### PROBLEM TO SOLVE
Wherever the word "microphone" occurs in the lines below, copy the whole line.

[PROVIDED DATA Boundary: Start]

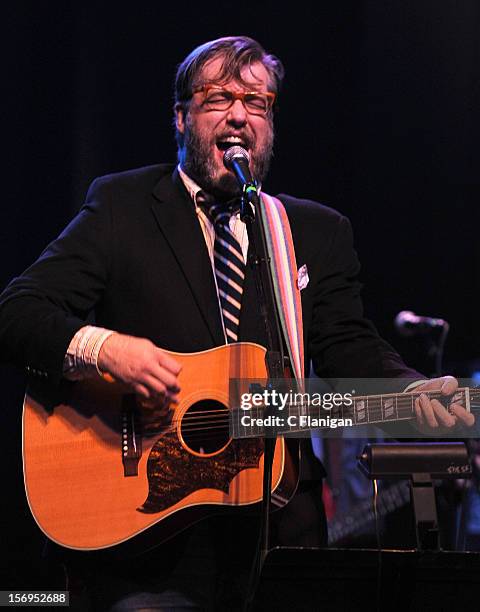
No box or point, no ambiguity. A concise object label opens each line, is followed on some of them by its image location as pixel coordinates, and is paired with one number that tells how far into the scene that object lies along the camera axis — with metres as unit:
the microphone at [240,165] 5.25
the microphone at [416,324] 8.34
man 5.58
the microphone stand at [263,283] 5.00
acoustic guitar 5.41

[PROVIDED DATA Boundary: End]

### TASK SOLUTION
the microphone at [240,165] 5.25
the microphone at [416,324] 8.34
the microphone stand at [263,283] 5.00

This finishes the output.